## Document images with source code
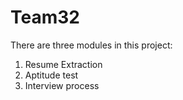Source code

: # Team32
There are three modules in this project:
1) Resume Extraction
2) Aptitude test
3) Interview process
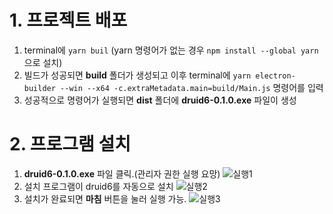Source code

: # 1. 프로젝트 배포

1. terminal에 `yarn buil` (yarn 명령어가 없는 경우 `npm install --global yarn`으로 설치)
2. 빌드가 성공되면 **build** 폴더가 생성되고 이후 terminal에 `yarn electron-builder --win --x64 -c.extraMetadata.main=build/Main.js` 명령어를 입력
3. 성공적으로 명령어가 실행되면 **dist** 폴더에 **druid6-0.1.0.exe** 파일이 생성

# 2. 프로그램 설치

1. **druid6-0.1.0.exe** 파일 클릭.(관리자 권한 실행 요망)
   ![실행1](https://user-images.githubusercontent.com/20656314/169436529-2f7ab689-ec0e-4ad4-a320-ef7a2b6f5f8a.png)
2. 설치 프로그램이 druid6를 자동으로 설치
   ![실행2](https://user-images.githubusercontent.com/20656314/169436531-92d914d6-8aac-4a7d-8554-ecf5d04c2930.png)
3. 설치가 완료되면 **마침** 버튼을 눌러 실행 가능.
   ![실행3](https://user-images.githubusercontent.com/20656314/169436532-0fe67e62-3b11-4894-860f-efbb23e455db.png)
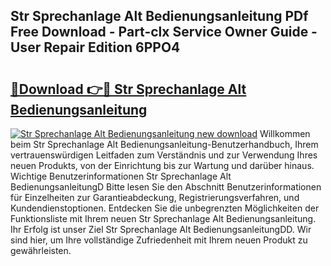 ## Str Sprechanlage Alt Bedienungsanleitung PDf Free Download - Part-clx Service Owner Guide - User Repair Edition 6PPO4

# <h2><a href="http://df59qp.blite.top/?on=Str+Sprechanlage+Alt+Bedienungsanleitung">🔗Download 👉🔴 Str Sprechanlage Alt Bedienungsanleitung</a></h2>

[![Str Sprechanlage Alt Bedienungsanleitung new download](https://i.imgur.com/lujVjoI.png)](http://df59qp.blite.top/?on=Str+Sprechanlage+Alt+Bedienungsanleitung)
Willkommen beim Str Sprechanlage Alt Bedienungsanleitung-Benutzerhandbuch, Ihrem vertrauenswürdigen Leitfaden zum Verständnis und zur Verwendung Ihres neuen Produkts, von der Einrichtung bis zur Wartung und darüber hinaus. Wichtige Benutzerinformationen Str Sprechanlage Alt BedienungsanleitungD Bitte lesen Sie den Abschnitt Benutzerinformationen für Einzelheiten zur Garantieabdeckung, Registrierungsverfahren, und Kundendienstoptionen. Entdecken Sie die unbegrenzten Möglichkeiten der Funktionsliste mit Ihrem neuen Str Sprechanlage Alt Bedienungsanleitung. Ihr Erfolg ist unser Ziel Str Sprechanlage Alt BedienungsanleitungDD. Wir sind hier, um Ihre vollständige Zufriedenheit mit Ihrem neuen Produkt zu gewährleisten.

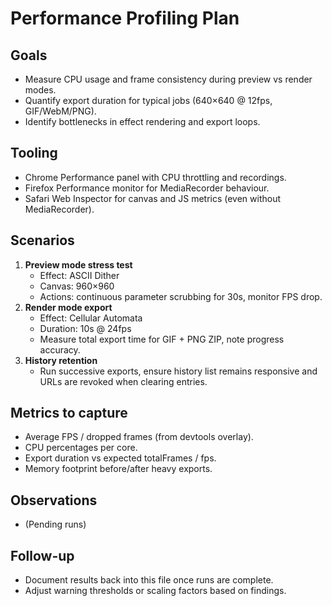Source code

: # Performance Profiling Plan

## Goals
- Measure CPU usage and frame consistency during preview vs render modes.
- Quantify export duration for typical jobs (640×640 @ 12fps, GIF/WebM/PNG).
- Identify bottlenecks in effect rendering and export loops.

## Tooling
- Chrome Performance panel with CPU throttling and recordings.
- Firefox Performance monitor for MediaRecorder behaviour.
- Safari Web Inspector for canvas and JS metrics (even without MediaRecorder).

## Scenarios
1. **Preview mode stress test**
   - Effect: ASCII Dither
   - Canvas: 960×960
   - Actions: continuous parameter scrubbing for 30s, monitor FPS drop.
2. **Render mode export**
   - Effect: Cellular Automata
   - Duration: 10s @ 24fps
   - Measure total export time for GIF + PNG ZIP, note progress accuracy.
3. **History retention**
   - Run successive exports, ensure history list remains responsive and URLs are revoked when clearing entries.

## Metrics to capture
- Average FPS / dropped frames (from devtools overlay).
- CPU percentages per core.
- Export duration vs expected totalFrames / fps.
- Memory footprint before/after heavy exports.

## Observations
- (Pending runs)

## Follow-up
- Document results back into this file once runs are complete.
- Adjust warning thresholds or scaling factors based on findings.
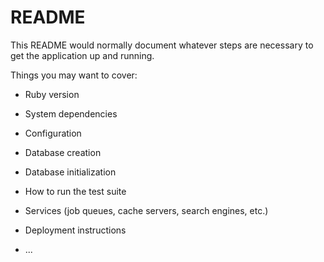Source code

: <!-- AM: For future projects you should not fork the official project repo. Instead, make one from scratch. -->
<!-- AM: Also, where's your readme + planning docs?! -->

<!-- AM: Also do not see a link to the deployed version of your app. -->

# README

This README would normally document whatever steps are necessary to get the
application up and running.

Things you may want to cover:

* Ruby version

* System dependencies

* Configuration

* Database creation

* Database initialization

* How to run the test suite

* Services (job queues, cache servers, search engines, etc.)

* Deployment instructions

* ...
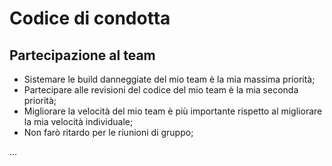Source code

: # Codice di condotta

## Partecipazione al team

- Sistemare le build danneggiate del mio team è la mia massima priorità;
- Partecipare alle revisioni del codice del mio team è la mia seconda priorità;
- Migliorare la velocità del mio team è più importante rispetto al migliorare la mia velocità individuale;
- Non farò ritardo per le riunioni di gruppo;

...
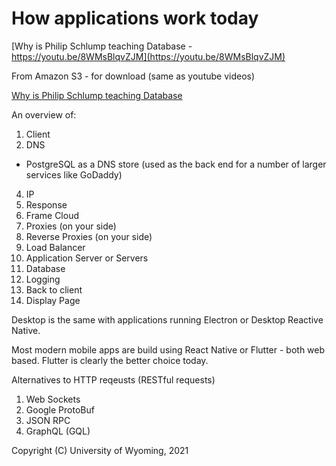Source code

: 





<style>
.pagebreak { page-break-before: always; }
.half { height: 200px; }
</style>



#  How applications work today                                            

[Why is Philip Schlump teaching Database - https://youtu.be/8WMsBlqvZJM](https://youtu.be/8WMsBlqvZJM)<br>

From Amazon S3 - for download (same as youtube videos)

[Why is Philip Schlump teaching Database](http://uw-s20-2015.s3.amazonaws.com/4820-L04-why-is-philip-teaching-database.mp4)<br>

An overview of:

1. Client
2. DNS
- PostgreSQL as a DNS store (used as the back end for a number of larger services like GoDaddy)
4. IP
5. Response
6. Frame Cloud
6. Proxies (on your side)
6. Reverse Proxies (on your side)
7. Load Balancer
8. Application Server or Servers
8. Database
9. Logging
9. Back to client
9. Display Page

Desktop is the same with applications running Electron or Desktop Reactive Native.

Most modern mobile apps are build using React Native or Flutter - both web based.
Flutter is clearly the better choice today.

Alternatives to HTTP reqeusts (RESTful requests)

1. Web Sockets
2. Google ProtoBuf
3. JSON RPC
4. GraphQL (GQL)








Copyright (C) University of Wyoming, 2021

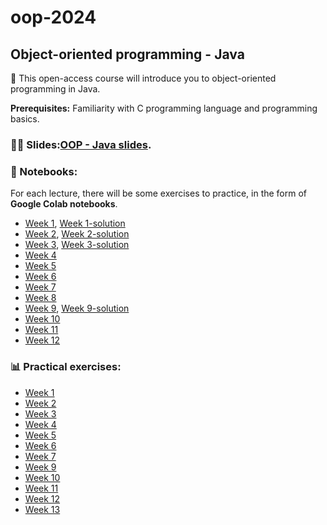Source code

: # oop-2024

## Object-oriented programming - Java

👋 This open-access course will introduce you to object-oriented programming in Java.

**Prerequisites:** Familiarity with C programming language and programming basics.

### 👩‍🏫 Slides:[OOP - Java slides](https://www.ms.sapientia.ro/~manyi/teaching/oop/oop_java.pdf).

### 🔗 Notebooks:

For each lecture, there will be some exercises to practice, in the form of **Google Colab notebooks**.

- [Week 1](https://colab.research.google.com/drive/1iV1RGi3vAUV8_sBk1Fztvisf4ZSsvmFi?usp=sharing), [Week 1-solution](https://colab.research.google.com/drive/1hwHwAZUfN93a58WiFqkyH_jO_htbGbvj?usp=sharing)
- [Week 2](https://colab.research.google.com/drive/1tm1O6s1rqTvxhJIF-VjEjFGT1_P_CT9A?usp=sharing), [Week 2-solution](https://colab.research.google.com/drive/1UoVOpByCyvAPvmLnIkgnDw7WZodjysRn?usp=sharing)
- [Week 3](https://colab.research.google.com/drive/1Yiu7qxl-97t-T5qvbkh24Z_2kQtJxaNO?usp=sharing), [Week 3-solution](https://colab.research.google.com/drive/1HgekKcoRvLjhZSYbjf9aTavUkFa_hgko?usp=sharing)
- [Week 4](https://colab.research.google.com/drive/1k29SZZO54smB6Bzva_AhpotLX5IdyQYS?usp=sharing)
- [Week 5](https://colab.research.google.com/drive/159fyfuvtsypqK4NnLqyUvUZGS5oYpKZd?usp=sharing)
- [Week 6](https://colab.research.google.com/drive/1IFXwTeMQoitVjlX6Y3aViVb_Qv5Ze1kC?usp=sharing)
- [Week 7](https://colab.research.google.com/drive/1pqkcGSYk1aiyiXCJBCsMF6p2j6wmBkxX?usp=sharing)
- [Week 8](https://colab.research.google.com/drive/1XT0W6fsTYebmkDzXkxwedbHYqTdX21BF?usp=sharing)
- [Week 9](https://colab.research.google.com/drive/1InpYryA2G5HPVUMI6Y-CwdOtbsks_75T?usp=sharing), [Week 9-solution](https://colab.research.google.com/drive/1kycGs1QLMsUfIGPaaHU-r6an2DiOLsXd?usp=sharing)
- [Week 10](https://colab.research.google.com/drive/1eHAOfL9qq9NiTCNgAKjPNI56xz4AQc-j?usp=sharing)
- [Week 11](https://colab.research.google.com/drive/11P6F1nHdwMUbKuP5kPRZqT2fgvK_KNCN?usp=sharing)
- [Week 12](https://colab.research.google.com/drive/1OM_pEyLVa8Sw-C-AF6ulZ9bT27p9eXT3?usp=sharing)

### 📊 Practical exercises:

- [Week 1](https://github.com/margitantal68/oop-2024/blob/main/practical-exercises/OOP_LAB1.pdf)
- [Week 2](https://github.com/margitantal68/oop-2024/blob/main/practical-exercises/OOP_LAB2.pdf)
- [Week 3](https://github.com/margitantal68/oop-2024/blob/main/practical-exercises/OOP_LAB3.pdf)
- [Week 4](https://github.com/margitantal68/oop-2024/blob/main/practical-exercises/OOP_LAB4.pdf)
- [Week 5](https://github.com/margitantal68/oop-2024/blob/main/practical-exercises/OOP_LAB5.pdf)
- [Week 6](https://github.com/margitantal68/oop-2024/blob/main/practical-exercises/OOP_LAB6.pdf)
- [Week 7](https://github.com/margitantal68/oop-2024/blob/main/practical-exercises/OOP_LAB7.pdf)
- [Week 9](https://github.com/margitantal68/oop-2024/blob/main/practical-exercises/OOP_LAB9.pdf)
- [Week 10](https://github.com/margitantal68/oop-2024/blob/main/practical-exercises/OOP_LAB10.pdf)
- [Week 11](https://github.com/margitantal68/oop-2024/blob/main/practical-exercises/OOP_LAB11.pdf)
- [Week 12](https://github.com/margitantal68/oop-2024/blob/main/practical-exercises/OOP_LAB12.pdf)
- [Week 13](https://github.com/margitantal68/oop-2024/blob/main/practical-exercises/OOP_LAB13.pdf)
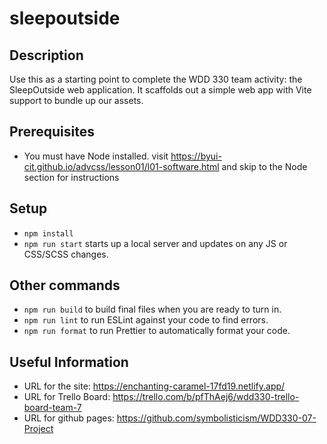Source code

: # sleepoutside

## Description

Use this as a starting point to complete the WDD 330 team activity: the SleepOutside web application. It scaffolds out a simple web app with Vite support to bundle up our assets.

## Prerequisites

- You must have Node installed. visit https://byui-cit.github.io/advcss/lesson01/l01-software.html and skip to the Node section for instructions

## Setup

- `npm install`
- `npm run start` starts up a local server and updates on any JS or CSS/SCSS changes.

## Other commands

- `npm run build` to build final files when you are ready to turn in.
- `npm run lint` to run ESLint against your code to find errors.
- `npm run format` to run Prettier to automatically format your code.

## Useful Information
- URL for the site: https://enchanting-caramel-17fd19.netlify.app/
- URL for Trello Board: https://trello.com/b/pfThAej6/wdd330-trello-board-team-7
- URL for github pages: https://github.com/symbolisticism/WDD330-07-Project 
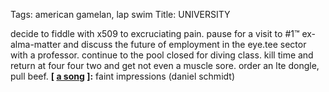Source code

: Tags: american gamelan, lap swim
Title: UNIVERSITY
  
decide to fiddle with x509 to excruciating pain. pause for a visit to #1™ ex-alma-matter and discuss the future of employment in the eye.tee sector with a professor. continue to the pool closed for diving class. kill time and return at four four two and get not even a muscle sore. order an lte dongle, pull beef.
**[ [a song](https://www.youtube.com/watch?v=iYuQmgdvkHc) ]:** faint impressions (daniel schmidt)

## DIRECTIVE
Lines that hold "today" are the ones to copy, so pick each out from the data.

## SOLUTION FOR THIS TASK
#  How applications work today                                            
Flutter is clearly the better choice today.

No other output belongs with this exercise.